In a press release shortly before the trial, McDonald's had accused the McLibel Two of lying. That provided the basis for Ms Steel and Mr Morris to sue McDonald's for libel. Their action was heard concurrently with McDonald's. McDonald's had to defend the allegations it made in the press release. That ensured that the company could not just walk away from the trial when the publicity became too bad. It had to stay and fight or admit in court that it had libelled the McLibel Two. On that count at least, the two amateur lawyers had outwitted the $30bn burger chain.

It is difficult to see how McDonald's can dig itself completely out of the hole in which it now finds itself. The company modified its case half way through the trial. It was accepted in court that the McLibel Two had nothing like the equivalent resources to defend themselves, which is a central feature of the European Convention on Human Rights' definition of a fair hearing. Nor were they permitted a jury, McDonald's having successfully argued that parts of the evidence would be too complex. Consequently, in the eyes of many, the judgment, if it goes against Ms Steel and Mr Morris, will be almost meaningless.

But more disastrously for McDonald's, it appears to have given its greatest critics an almost unlimited supply of publicity. This paper, for one, has followed every twist of the trial. Channel 4 has transmitted a three- hour reconstruction of it. BBC1 will screen a McLibel documentary at the end of June. A book has been written about the case.
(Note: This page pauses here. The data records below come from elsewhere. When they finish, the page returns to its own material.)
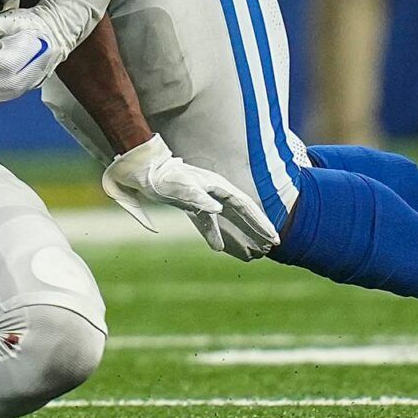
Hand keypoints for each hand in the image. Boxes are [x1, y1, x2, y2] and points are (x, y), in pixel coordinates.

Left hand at [102, 134, 279, 255]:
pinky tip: (218, 247)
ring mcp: (203, 197)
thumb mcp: (182, 186)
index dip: (260, 222)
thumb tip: (219, 209)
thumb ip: (200, 198)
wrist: (143, 170)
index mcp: (217, 186)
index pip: (245, 205)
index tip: (274, 237)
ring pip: (228, 218)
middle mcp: (214, 191)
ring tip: (255, 247)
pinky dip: (214, 234)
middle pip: (242, 211)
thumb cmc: (163, 176)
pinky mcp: (190, 204)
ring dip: (241, 232)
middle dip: (258, 227)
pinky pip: (208, 222)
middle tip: (274, 244)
Since the start of the trial, more than 2 million copies of the offending leaflets have been distributed world-wide. A site on the World Wide Web containing details of the case has been accessed tens of millions of times. It has versions of the "What's Wrong With McDonald's" factsheet in a score of languages. All Internet users need do is to click a button and they can have an inexhaustible supply of the leaflets in the language of their choice.

Ronald McDonald's agony will not cease today. Finally, after the case has gone through the appeals procedure, when the European Court of Human Rights has passed its verdict (some time in the early part of the next century) the public, before handing over their hard cash, will still have to make their own minds up whether the allegations in the factsheet are true.

McDonald's customers will need to assess whether the company respects its workers, animals and the environment and whether its food is linked to heart disease, diabetes and cancer. By what they have revealed during the trial, the McLibel Two have made that judgment infinitely easier.